The Federal Government is Retreating from its Central Role in Financing Higher Education. Trump’s (R) Big Tax-and-Spending Law includes New Restrictions on how much Students can Borrow and how they Repay. The Provisions begin to Reverse the Government’s near Takeover of the $1.7 Trillion Student Lending Market over the past Six Decades.
As a Result, Families are Reassessing the Costs and Risks of College. Many are likely to turn to Private Lenders, which typically Charge Higher Interest Rates and require Creditworthy Cosigners. Those Lenders recently accounted for some 8% of outstanding Loans, according to Data from Enterval Analytics.
In particular, as many as Half of Graduate Student borrowers may take Private Loans to cover Funding Gaps, according to Jordan Matsudaira, Director of the Post-Secondary Education & Economics Research Center at American University, and former Chief Economist at the Education Department.
Republican Lawmakers say they want to Reduce Taxpayer Risk from the ballooning Federal Student Loan Portfolio while forcing Colleges to Curb their Prices. Higher Education Observers and Borrowers worry the Changes will Price-Out Middle-Class Families, and Reduce Access to Careers that require Expensive Graduate Training. “Congress has never removed benefits from existing borrowers like this,“ said Betsy Mayotte, President of the Institute of Student Loan Advisors. “This is really unprecedented.“
The Trump Administration has separately been pushing Borrowers to Resume Payments on Loans after a Pandemic Pause, threatening to Garnish Wwages of those who are in Default. The Biden (D) Administration had tried to Cancel much of Student Debt. Now, the Law imposes a Series of New borrowing Limits. Here’s what is Changing on July 1st, 2026:
Graduate Loans - are capped at borrowing $100,000 for Master’s Degrees, and $200,000 for Professional Degrees: Dental, Law, and Medical, Currently, Students can Borrow up to the Full Cost of Attendance Minus Other Aid. Parent PLUS Loans, which currently let Parents borrow up to the Full cost of Attendance for their Child’s Undergraduate Education, are capped at $20,000 Annually, and $65,000 Total per Child.The Graduate PLUS Loan Program, which allowed Graduate Students to borrow up to the Full Cost of Attendance, is being Eliminated.
Private Lenders have been Largely Shut-Out of the Graduate Lending Market since the Government began Offering Unlimited Borrowing through Grad PLUS Loans. But many of them see Opportunity. SoFi, for example, has said it wants to Expand Lending to Qualified Borrowers. “If the government backs away from providing in-school loans, Grad PLUS, etc., we’ll absolutely capture that opportunity,“ Anthony Noto, CEO of SoFi, said in an April Earnings Call. “We’d be very happy to step in for the government.”
In addition to typically Higher Rates, Private Lenders often have Less Generous Repayment Options than what the Federal Government currently Offers. The New Law will also Eliminate most current Repayment Options for Federal Loans, including the SAVE and Pay-As-You-Earn Plans that Adjust Monthly Bills based on Income, and can lead to Forgiveness after 20 or 25 years.

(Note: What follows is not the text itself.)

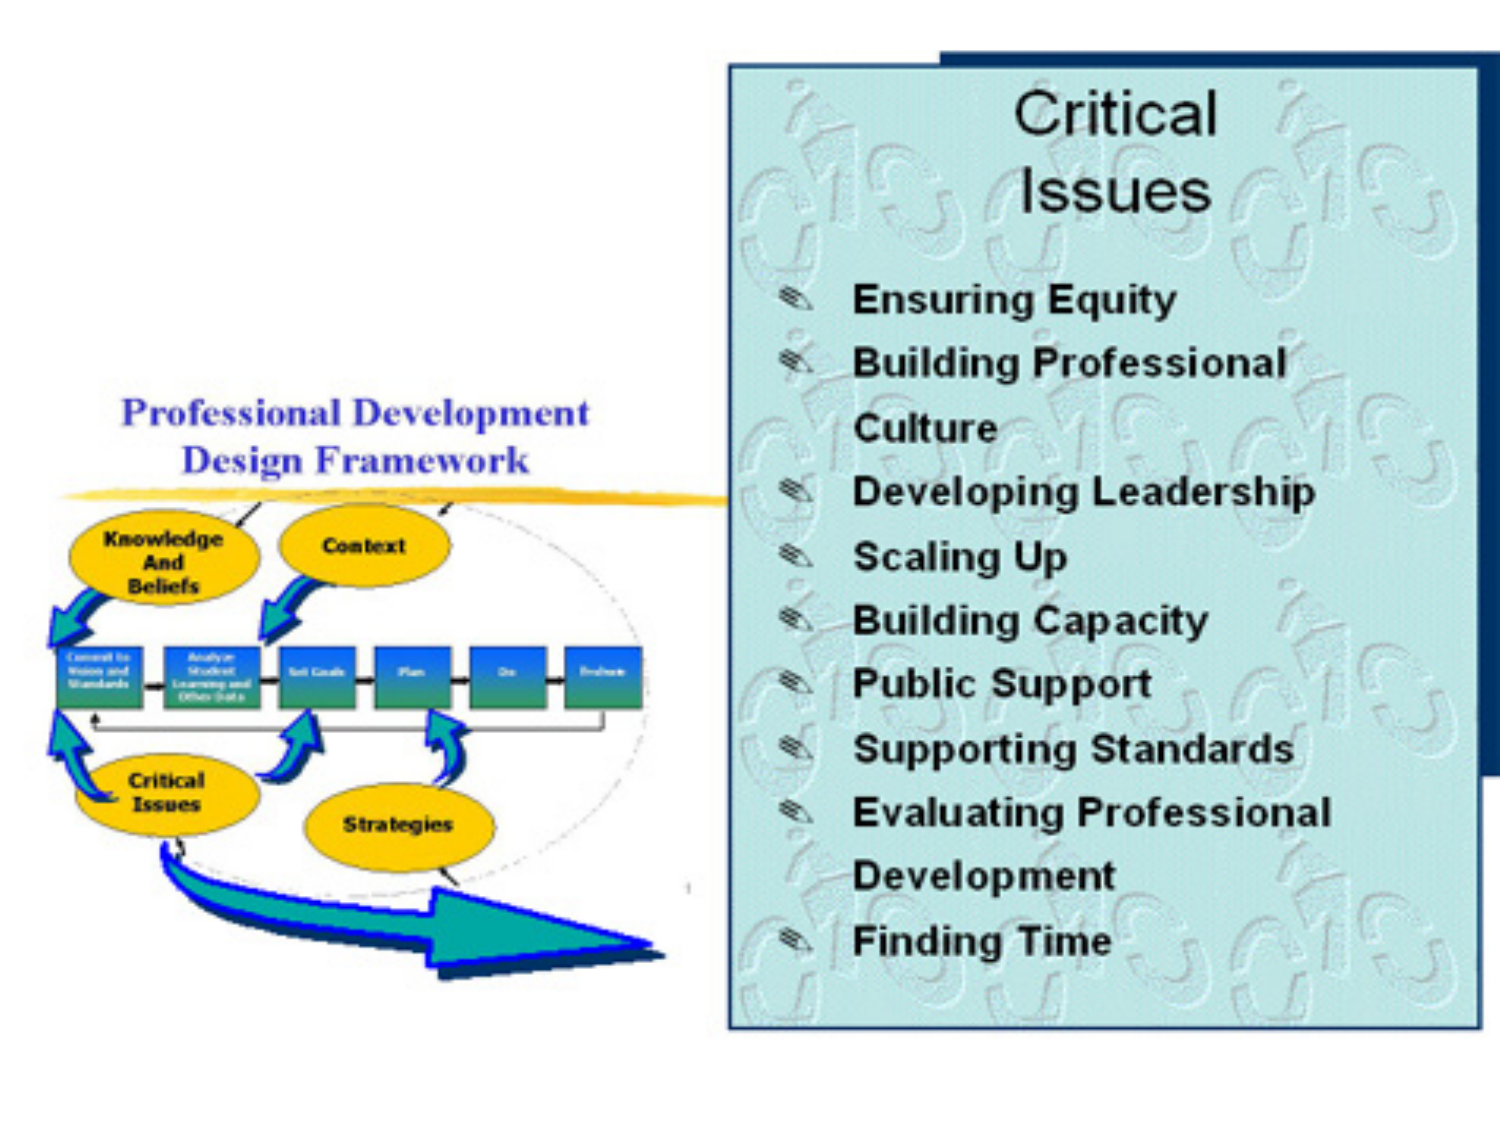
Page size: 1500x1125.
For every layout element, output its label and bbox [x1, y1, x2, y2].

list [0, 49, 1500, 1076]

Borrowers will have Two Choices: a Fixed Standard Plan or a New Income-Driven Option called the Repayment Assistance Plan (RAP), which has a $10 Mnimum Monthly Payment and Forgives Loans after 30 years of Payments. Existing Borrowers who Borrowed before July 2014, will face Payments capped at 15% of Discretionary Income under a Modified Income-based Repayment Plan, while those who borrowed between July 2014 and July 2026, will Pay 10% of Discretionary Income.
Currently, borrowers can qualify to have their Student Loan Payments Paused, if they are Earning less than Minimum Wage, on Welfare or Lost their Jobs. Under the New Law, those Unemployment and Economic Hardship Deferments are Eliminated for Borrowers who take out Loans after July 2027. During the Pandemic, Millions of Borrowers were put into Forbearance, meaning their Student Loan Payments were Paused. Under the New Law, Forbearance will be Capped at Nine months within a 24-month period for New Loans.
Some are Skeptical that Reducing Federal Financing will drive down College Costs, which have more than Doubled at Private Institutions over the past 30 years, according to the Nonprofit College Board. Instead, Students may take the Private Debt or Drop-Out entirely, says Justin Draeger, Senior Vice President for Affordability at Strada Education Foundation.
Financial Advisers say some Prospective Students may consider Lower-Cost Alternatives, such as Starting at Community Colleges before Transferring to Four-year Schools, or Choosing less Expensive Programs.
The Law has also sought to encourage Alternatives to College, such as by Expanding Pell Grant Eligibility for Students enrolled in Workforce Training Programs. Students must be Enrolled Full-Time to Qualify for the Grants. “The days of education for education’s sake are gone,” said Mayotte, of the Institute of Student Loan Advisors. “Knowing that there’s not unlimited funds for repayment, families need to be looking at lower-cost alternatives.”